In the UK and the US, public wealth is now negative. That is the combination of privatisation and then government spending has led the net assets of government to be negative. This seems to be the obvious end game for pro-capital policies. The question then, what is the basis for government bonds being risk free assets? The obvious answer is that should governments need or want to, then they can easily nationalise or tax as need be to pay off debts. But here is the paradox of the US. Both major parties seem committed to increasing spending, and not raising taxes (well both parties love increasing spending, and the Republicans are committed to cutting taxes). And that is the mystery of US treasuries. They are a government obligation, but the political ideology of the US is for an ever smaller state - and ever increasing corporate sector. And absent some crisis that causes a sea change in domestic politics, it is hard to see how tax rates for corporates might ever rise (the movement in people from California to Texas suggests a secular trend to lower tax collection).
The market has picked up on the political winds in the US. During the recent debt ceiling negotiations, the 5 yr CDS on the US has risen to 54. Not high by emerging market standards, but very high by US standards.
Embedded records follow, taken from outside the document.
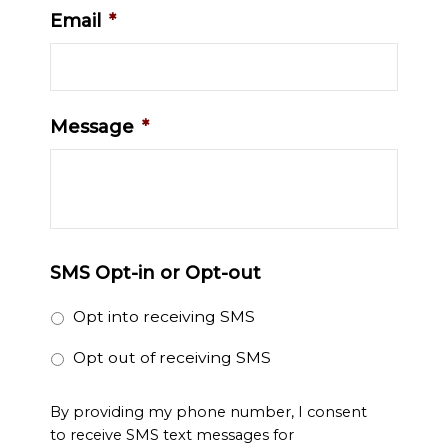
Email
*
Message
*
SMS Opt-in or Opt-out
Opt into receiving SMS
Opt out of receiving SMS
By providing my phone number, I consent
to receive SMS text messages for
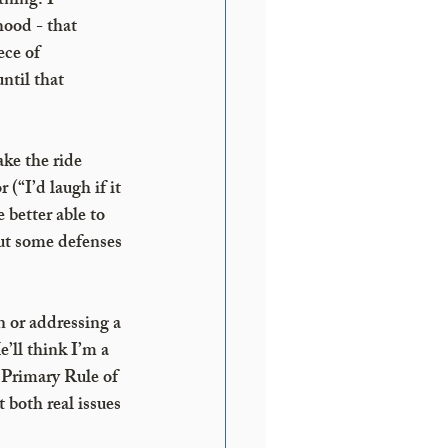
ning. I 
ood - that 
ece of 
til that 
ke the ride 
“I’d laugh if it 
 better able to 
but some defenses 
n or addressing a 
’ll think I’m a 
 Primary Rule of 
 both real issues 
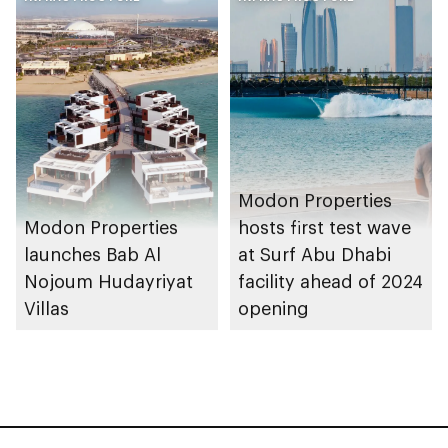
Modon Properties
Modon Properties
hosts first test wave
launches Bab Al
at Surf Abu Dhabi
Nojoum Hudayriyat
facility ahead of 2024
Villas
opening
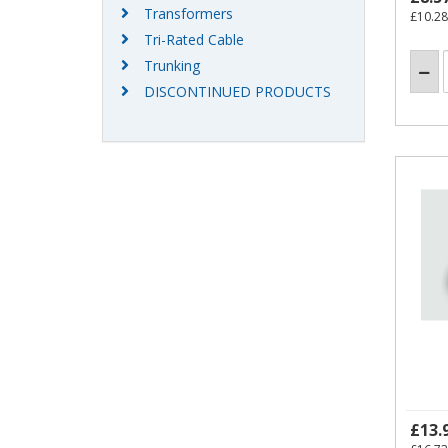
Transformers
£10.28
Tri-Rated Cable
Trunking
DISCONTINUED PRODUCTS
£13.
And very odd if you consider that with high house prices, and full employment, the US should be a very safe sovereign credit.
The problem for holders of US treasuries is that the market does not price in problems for US government debt default into corporate issuers. If we look at Apple, its 5 year CDS has barely moved even as the US looks more likely to default. The market is probably rightly saying that the US may well default on its debt, and leave corporates be. Can I imagine a scenario where the US decided to default on it debt, but Apple continues to pay its debt? Well I can.
This change in risk pricing is probably correct. Apple operates globally, and famously avoided paying tax in Europe for many years. It could probably avoid any tax grab on its resources if push came to shove, or pay lobbyists enough to avoid paying tax. The market seems to waking up to the fact that the US does not really face any strong disincentives to defaulting on its debt. The way markets have evolved over the last few years makes this even more likely. Talk of debt default has not seen the US dollar weaken (which is a way of defaulting on debt to foreigners).
Also big owners of treasuries are the Federal Reserve and Central Banks (China still has nearly a trillion in US debt). They are easy to default on than the US public. What makes this more likely is that US corporates saw neither bond weakness or equity weakness during the debt defaults talks. If they see no downside to US debt default, then why would they accept higher taxes? Treasuries are hard to understand as risk free assets with the current US political set up.